A memorial service—to be live-streamed here—will be held at 11 a.m. on Feb. 24 at the First Presbyterian Church of New Canaan, 178 Oenoke Ridge Road, New Canaan CT 06840. Family and friends may call from 4 to 8 p.m. on Feb. 23 at the Hoyt Funeral Home, 199 Main Street, New Canaan, CT 06840.
Steve Benko FCIAC Hall of Fame Documentary from Norwalk DMCA on Vimeo.
Michael,
You really outdid yourself with this tribute to Steve. Endearing photos and wonderful article. You truly captured the essence of Steve. Thank you!
Michael, thank you for writing such a wonderful tribute to Steve. And a big thank you to the town officials, especially Steve Karl, in renaming the Pool in Steve Benko’s honor.
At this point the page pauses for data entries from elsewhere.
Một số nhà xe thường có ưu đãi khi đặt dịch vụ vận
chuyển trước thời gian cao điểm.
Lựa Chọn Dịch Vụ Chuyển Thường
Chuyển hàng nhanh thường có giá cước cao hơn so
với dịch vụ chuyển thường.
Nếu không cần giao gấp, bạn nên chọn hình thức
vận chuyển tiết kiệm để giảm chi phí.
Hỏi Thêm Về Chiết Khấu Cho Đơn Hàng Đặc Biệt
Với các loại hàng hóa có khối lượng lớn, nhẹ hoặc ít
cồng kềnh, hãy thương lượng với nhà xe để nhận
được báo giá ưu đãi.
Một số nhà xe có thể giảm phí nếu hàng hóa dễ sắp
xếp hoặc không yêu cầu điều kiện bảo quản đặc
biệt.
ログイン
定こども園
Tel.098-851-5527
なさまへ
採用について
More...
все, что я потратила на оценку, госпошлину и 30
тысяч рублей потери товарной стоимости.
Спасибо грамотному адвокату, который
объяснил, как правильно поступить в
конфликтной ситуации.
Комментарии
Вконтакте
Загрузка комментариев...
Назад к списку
A very fitting tribute. It’s hard to imagine New Canaan without Steve Benko but his incredible legacy lives on.
What a wonderful article, Michael!! How appropriate to name Waveny Pool to the Steve Benko Pool since it was one of his babies. Steve was so selfless and took pride in all he did for our community. I never saw him without a smile on his face. His devotion to this community shines in what we have today in our parks and recreation programs because of Steve. He is irreplaceable. Condolences to his family.
RIP.
I worked with Steve every day for two years on the Mead Playground Renovation in the late ’90s. From there, we worked together on the Founding Families Campaign to determine need for a community pool. Steve was a class act and a fount of knowledge about all things New Canaan. I thought I saw him doing his thing near the bandstand on Christmas Eve, at the Carol Sing. God bless you and your family, Steve. Thank you, Michael, for capturing Steve’s work ethic and contributions so thoroughly.
Thank you so much for this lovely tribute to Steve, Mike. He truly was one in a million and New Canaan will benefit from his legacy forevermore.
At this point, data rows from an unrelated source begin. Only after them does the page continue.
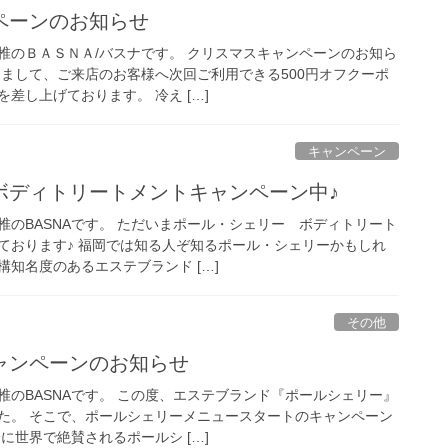
ペーンのお知らせ
椎のＢＡＳＮＡ/バスナです。 クリスマスキャンペーンのお知ら
めまして、ご来店のお客様へ次回ご利用できる500円オフクーポ
差し上げております。 冷え […]
キャンペーン
ボディトリートメントキャンペーン中♪
椎のBASNAです。 ただいまポール・シェリー ボディトリート
ております♪ 福岡では知る人ぞ知るポール・シェリーかもしれ
知名度のあるエステブランド […]
その他
ャンペーンのお知らせ
椎のBASNAです。 この度、エステブランド『ポールシェリー』
た。 そこで、ポールシェリーメニュースタートのキャンペーン
に世界で絶賛されるポールシ […]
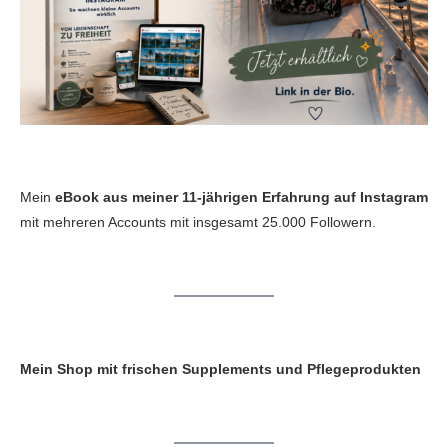
Mein
eBook aus meiner 11-jährigen Erfahrung auf Instagram
mit mehreren Accounts mit insgesamt 25.000 Followern.
Mein Shop mit frischen Supplements und Pflegeprodukten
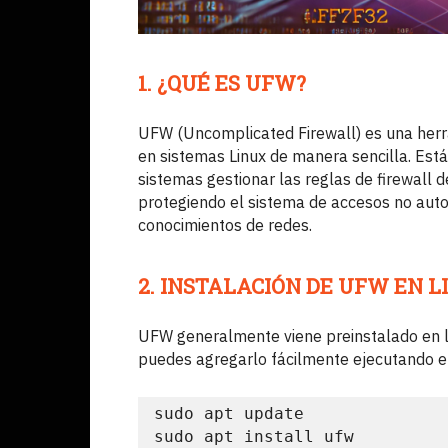
1. ¿QUÉ ES UFW?
UFW (Uncomplicated Firewall) es una herra
en sistemas Linux de manera sencilla. Está
sistemas gestionar las reglas de firewall 
protegiendo el sistema de accesos no auto
conocimientos de redes.
2. INSTALACIÓN DE UFW EN 
UFW generalmente viene preinstalado en la
puedes agregarlo fácilmente ejecutando e
sudo apt update

sudo apt install ufw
The Benkos and Francos have known each other for over 100 years. Growing up in the 50s & 60s we were all friends because our parents were friends. All the Benkos are solid gold and true New Canaanites.
Jobs tend to find you and this job found Steve, he was made for it. Many times he put his foot down to save the town from going down the wrong path. No one could buck him.
I will miss waving to him as he drives around town in his white pick up truck on his way to keep an eye on things.
If New Canaan didn’t have a Guardian Angel before, it has one now.
What a lovely tribute to an amazing man and steward of New Canaan. I can’t think of a better name than Steve Benko Pool.